The 64th update to the CPR that came into force from 1st April 2013 brought with it the requirement for Budgets to be filed and served in all Multi Track claims (save for those in the Commercial/Admiralty Courts) issued on or after 1st April 2013 and in all other claims where so ordered by the Court.
CPR 3.12-18 details the Court's powers relating to costs management in order for the Court to manage the steps to be taken by the parties involved in the litigation and also to manage the costs to be incurred by the parties. This is done to make sure that the costs still to be incurred are reasonable and proportionate before the work has been done and these costs incurred.
Each party has to file and serve Budgets set out in the form of Precedent H by the date specified in the Directions Questionnaire or, if no date is specified, seven days before the first CMC.
During the CMC, the Court will consider the Budgets filed by the parties and make a Costs Management Order, in which it will record the extent to which the budgets are agreed by the parties and the revision/approval of those parts not agreed.
Now for the important part: If a party fails to file a Budget despite being required to do so, he will have been deemed to have filed a Budget compromising of Court fees only.
It will be no good waiting until the end of the claim and hoping that the other side will forget about it or assuming that your Costs Draftsman will be able to obtain relief; this will not come so easily any more.
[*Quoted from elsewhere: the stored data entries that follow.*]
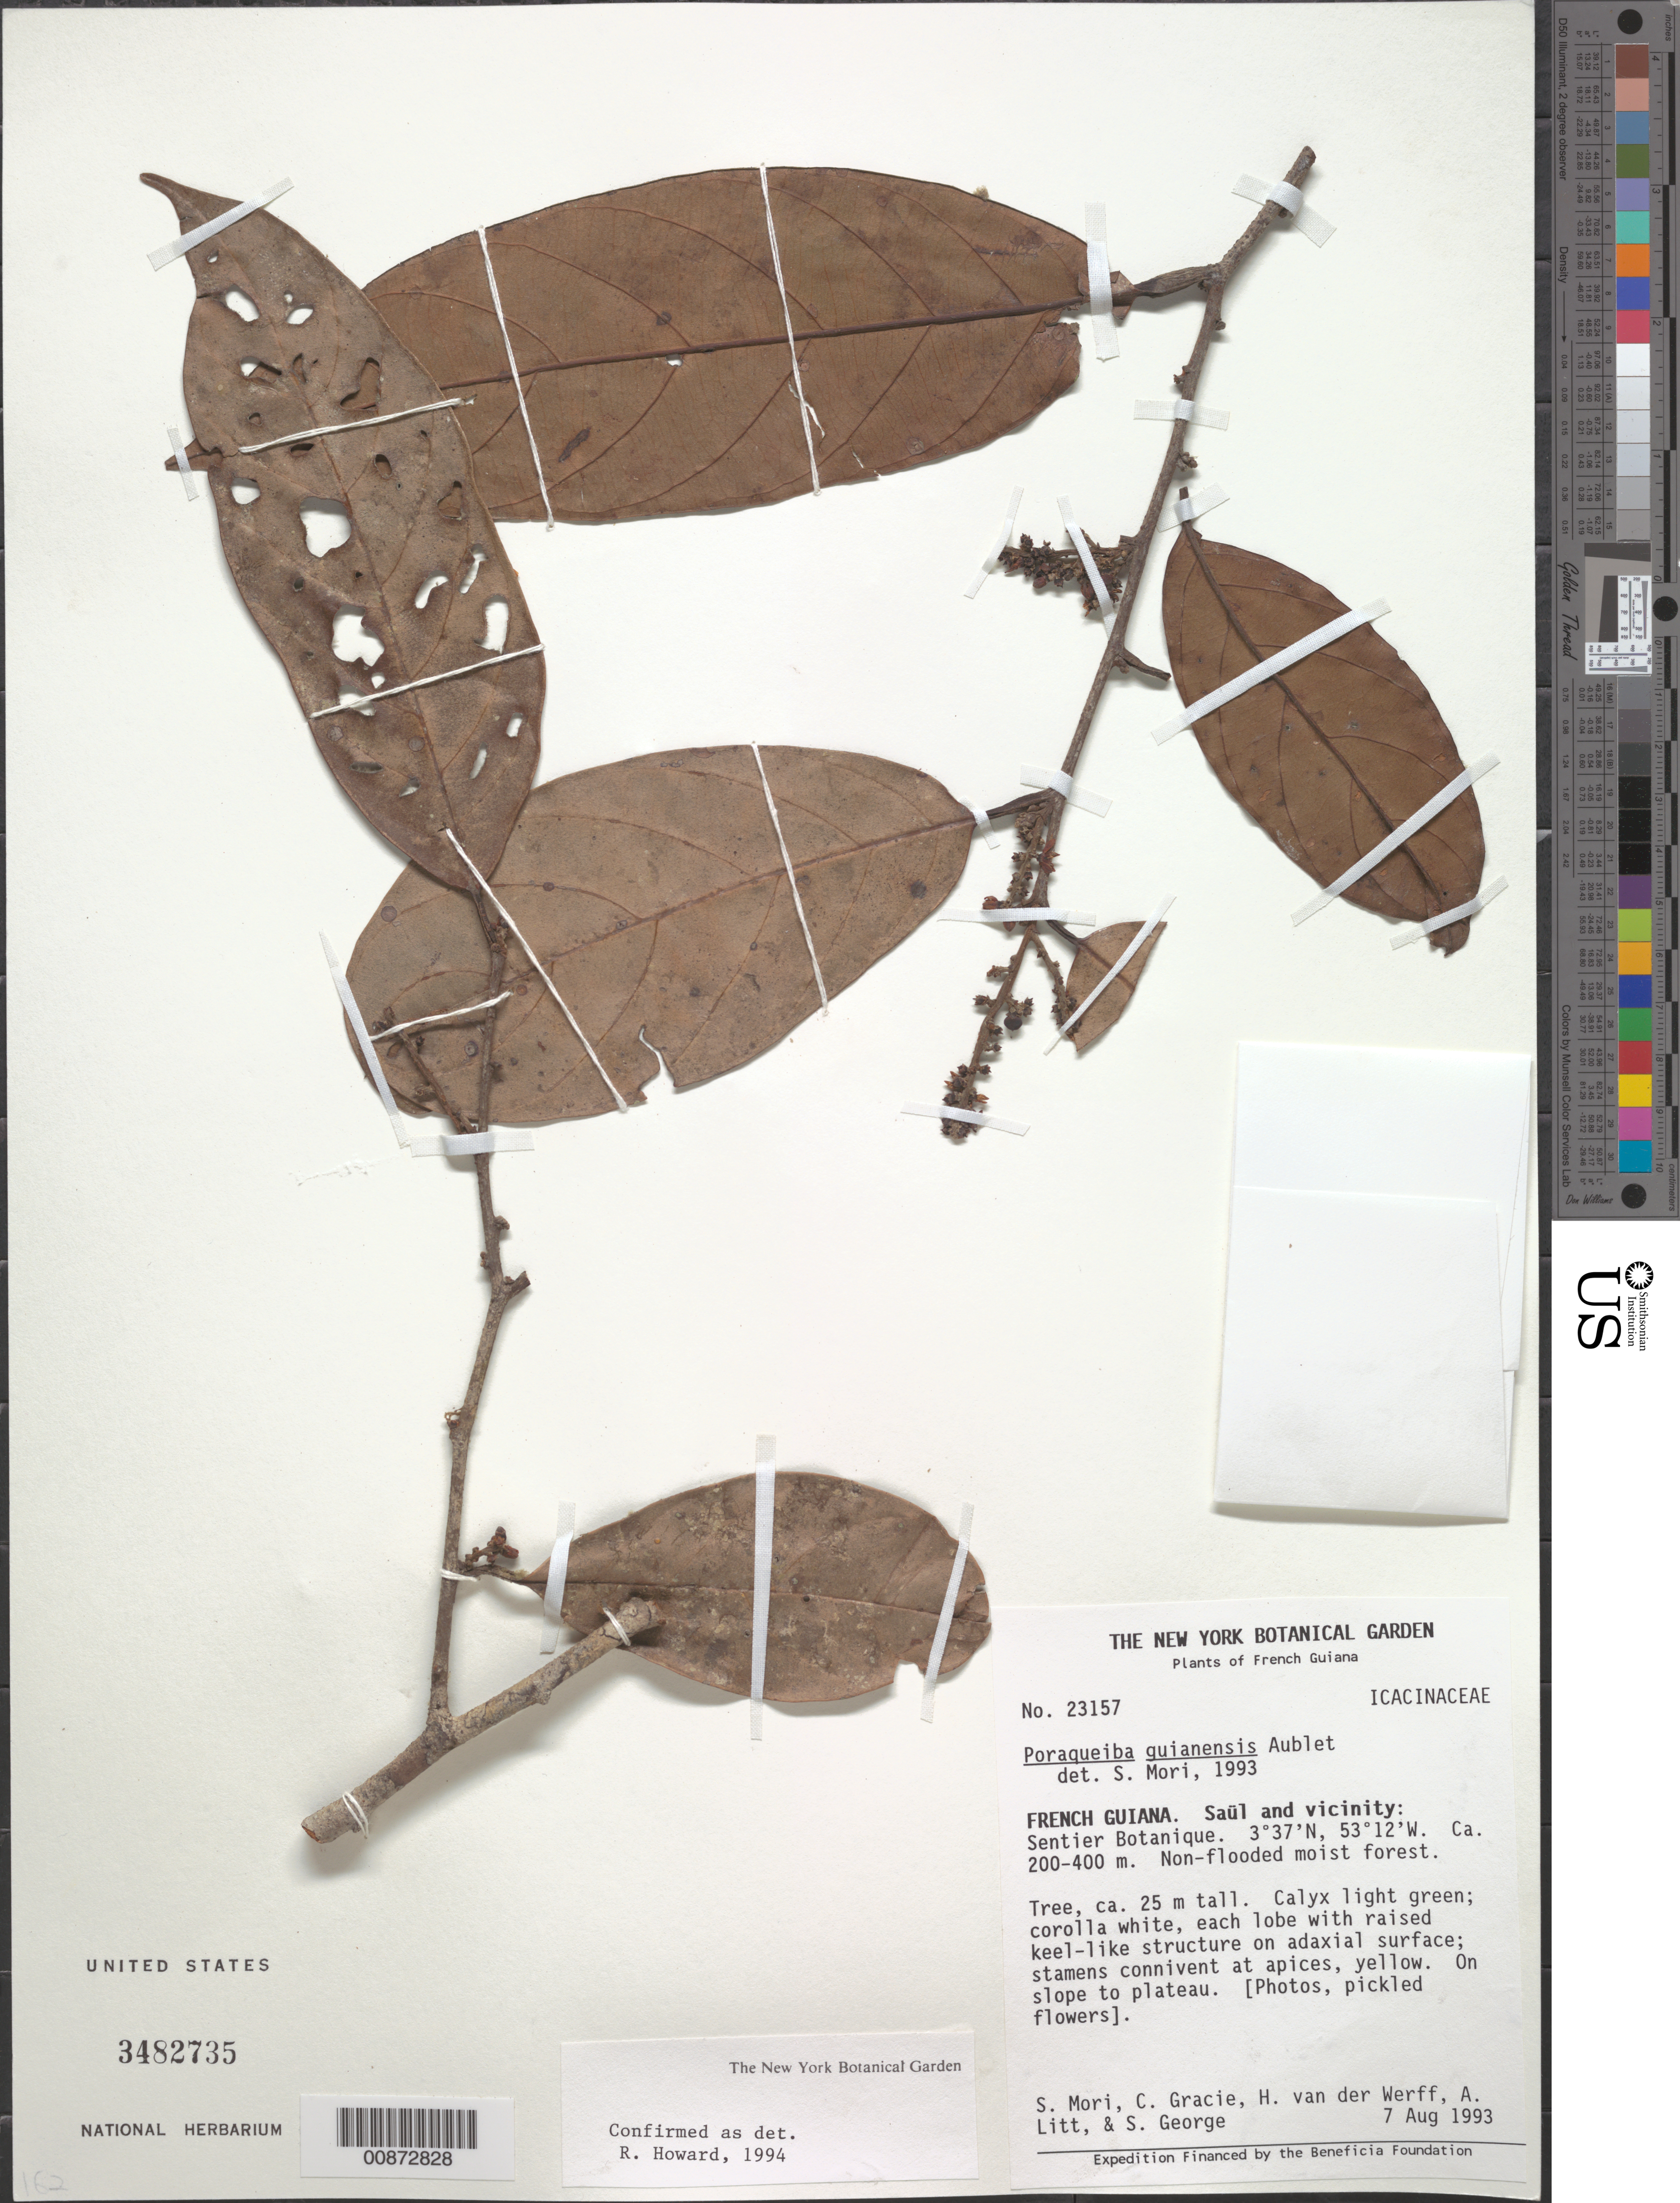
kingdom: Plantae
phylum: Tracheophyta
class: Magnoliopsida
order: Metteniusales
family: Metteniusaceae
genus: Poraqueiba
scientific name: Poraqueiba guianensis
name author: Aubl.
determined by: Howard, R. A.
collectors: S. Mori, C. A. Gracie, H. van der Werff, A. Litt & S. George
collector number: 23157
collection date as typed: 7-Aug-93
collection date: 1993-08-07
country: French Guiana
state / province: Saint-Laurent-du-Maroni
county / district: Saül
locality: Saül and vic., Sentier Botanique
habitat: Non-flooded moist forest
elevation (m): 200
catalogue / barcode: US 3482735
If you do not file your Budget within the deadline, you must apply for relief immediately and hope that the Court is in a forgiving mood.
Once you have your authority to proceed to Detailed Assessment, be it either by way Part 36 agreement, Court Order by consent or Judgment, you will be able to serve your Bill of Costs in the usual way. However, when the Court comes to assessing the Bill of Costs, it will not depart from the Budget without good reason.
So if you think you are close to exceeding any specific phase of your Budget, or anything happens that will probably lead to costs being incurred over and above the approved Budget, you need to apply to Court immediately.
What we can do to help
- One of our team will work with you to draft (and, if necessary, revise/amend) your Budget for you within 14 days of instruction and return your file to you with a copy of the Budget for filing and service.
- We will raise an interim invoice at the time, but we will defer payment of our fees until the claim has concluded and you have been paid your costs.
- If we are instructed to draft your Bill of Costs at the conclusion of the claim having already drafted the Budget, we will subsume any fees for drafting the Budget into the fee charged for drafting the Bill of Costs, so there is no duplicated charging.
- Our fees will also be limited to no more than what you can recover inter partes for the Budget drafting process, so the exercise at worst is costs neutral. If our fees are less than the sum recovered from the Defendant, you keep the difference.
- We can assist in responding to the other side if they object to the sums stated in the Budget.
- We can also provide you with a training seminar (free to existing clients) on how to ensure compliance and maximise recovery at Detailed Assessment
- You can be confident that our experience in dealing with high value claims for over a decade means that the incurred costs will be accurate and the estimated costs to be incurred based on a detailed analysis of previous claims will be appropriate in the circumstances.
What you need to do
- Provide us with the instructions at least 14 days before the Budget is due to be filed.
- Plan the futures steps required to bring the claim to a successful conclusion.
- Review the file on a regular basis and keep an eye on the costs claimed in the Budget; has anything happened to suggest that any phases in the Budget may be exceeded?